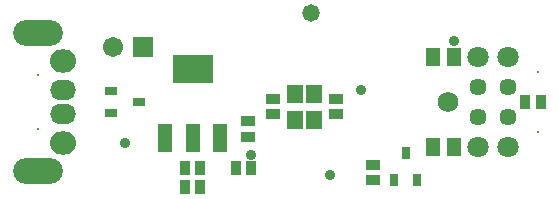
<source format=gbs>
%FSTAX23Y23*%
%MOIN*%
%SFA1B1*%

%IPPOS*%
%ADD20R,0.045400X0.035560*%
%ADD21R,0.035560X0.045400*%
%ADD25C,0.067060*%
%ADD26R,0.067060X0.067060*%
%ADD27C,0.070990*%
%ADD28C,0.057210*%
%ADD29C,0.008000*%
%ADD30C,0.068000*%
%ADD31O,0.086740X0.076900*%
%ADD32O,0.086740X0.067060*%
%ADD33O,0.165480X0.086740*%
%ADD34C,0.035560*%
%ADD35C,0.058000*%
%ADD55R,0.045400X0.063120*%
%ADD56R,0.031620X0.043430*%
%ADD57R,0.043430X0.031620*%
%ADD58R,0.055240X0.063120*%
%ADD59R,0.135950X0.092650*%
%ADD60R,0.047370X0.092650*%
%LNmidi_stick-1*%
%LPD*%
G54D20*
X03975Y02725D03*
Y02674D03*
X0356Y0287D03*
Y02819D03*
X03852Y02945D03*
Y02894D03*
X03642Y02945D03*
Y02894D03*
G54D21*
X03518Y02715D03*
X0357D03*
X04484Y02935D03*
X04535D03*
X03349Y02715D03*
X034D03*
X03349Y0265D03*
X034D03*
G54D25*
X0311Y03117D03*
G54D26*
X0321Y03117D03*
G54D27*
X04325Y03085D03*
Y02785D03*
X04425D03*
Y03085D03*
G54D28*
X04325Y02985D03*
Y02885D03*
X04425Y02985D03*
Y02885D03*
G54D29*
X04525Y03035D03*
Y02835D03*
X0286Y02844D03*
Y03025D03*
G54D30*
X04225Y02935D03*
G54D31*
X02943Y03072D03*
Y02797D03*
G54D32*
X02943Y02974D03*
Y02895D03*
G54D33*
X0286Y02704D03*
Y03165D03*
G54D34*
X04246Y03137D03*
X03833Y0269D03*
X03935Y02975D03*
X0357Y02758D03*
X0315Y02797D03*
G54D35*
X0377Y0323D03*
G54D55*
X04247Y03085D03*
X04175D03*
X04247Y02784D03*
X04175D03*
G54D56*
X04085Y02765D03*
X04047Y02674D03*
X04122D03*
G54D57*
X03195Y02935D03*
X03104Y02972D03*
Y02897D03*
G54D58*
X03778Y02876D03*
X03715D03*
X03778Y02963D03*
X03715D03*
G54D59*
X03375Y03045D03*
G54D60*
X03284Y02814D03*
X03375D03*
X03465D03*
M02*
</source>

==

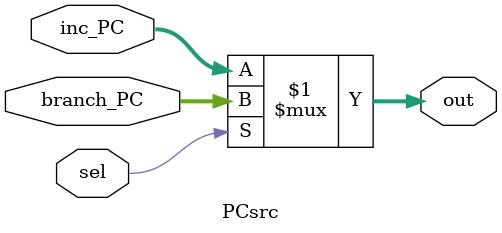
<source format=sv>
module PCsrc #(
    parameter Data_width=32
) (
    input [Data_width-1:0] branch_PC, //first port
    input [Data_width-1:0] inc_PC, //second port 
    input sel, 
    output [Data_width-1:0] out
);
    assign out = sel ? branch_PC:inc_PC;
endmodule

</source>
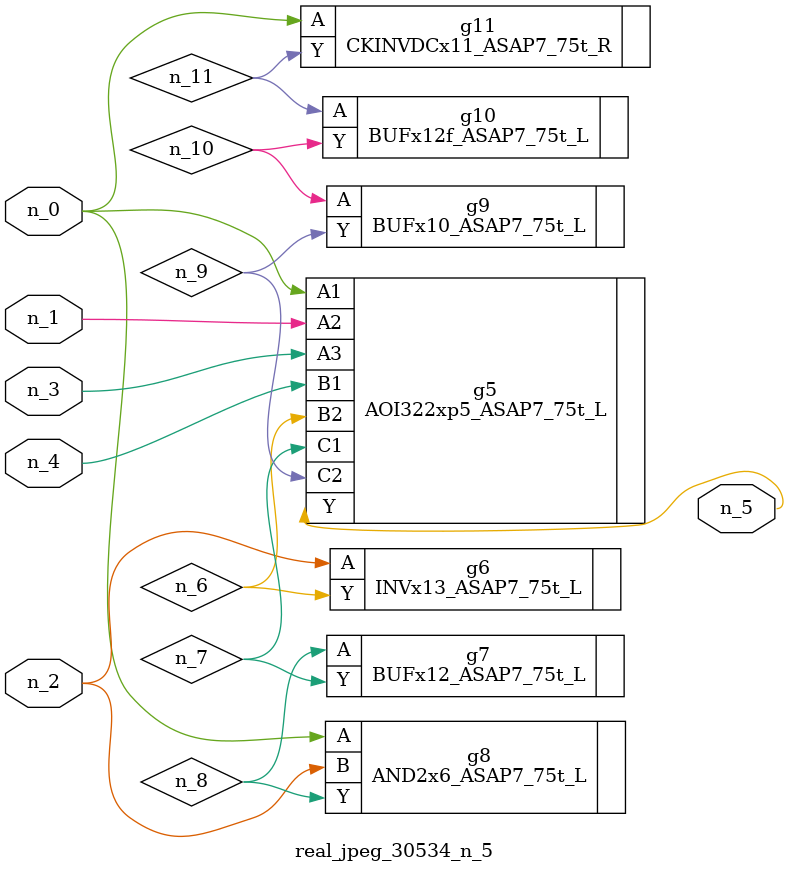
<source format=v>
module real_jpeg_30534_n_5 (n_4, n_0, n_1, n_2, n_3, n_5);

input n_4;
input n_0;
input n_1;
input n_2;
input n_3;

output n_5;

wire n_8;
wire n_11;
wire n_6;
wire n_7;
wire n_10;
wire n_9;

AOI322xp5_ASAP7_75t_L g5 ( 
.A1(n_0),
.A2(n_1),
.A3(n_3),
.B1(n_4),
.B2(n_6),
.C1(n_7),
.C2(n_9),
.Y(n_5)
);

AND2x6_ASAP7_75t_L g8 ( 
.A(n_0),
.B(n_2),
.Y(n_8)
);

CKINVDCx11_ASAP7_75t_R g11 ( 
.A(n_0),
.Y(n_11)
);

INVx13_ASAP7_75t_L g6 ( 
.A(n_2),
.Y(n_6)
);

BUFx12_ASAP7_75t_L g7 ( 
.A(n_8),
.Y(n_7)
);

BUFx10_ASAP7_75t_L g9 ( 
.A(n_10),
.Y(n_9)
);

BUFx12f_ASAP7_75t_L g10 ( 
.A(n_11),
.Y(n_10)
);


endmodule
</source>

ASSIGNED TASK: Find the lines in the data that include "wire", then copy each of them.

ANSWER TO THE PROBLEM:
wire n_8;
wire n_11;
wire n_6;
wire n_7;
wire n_10;
wire n_9;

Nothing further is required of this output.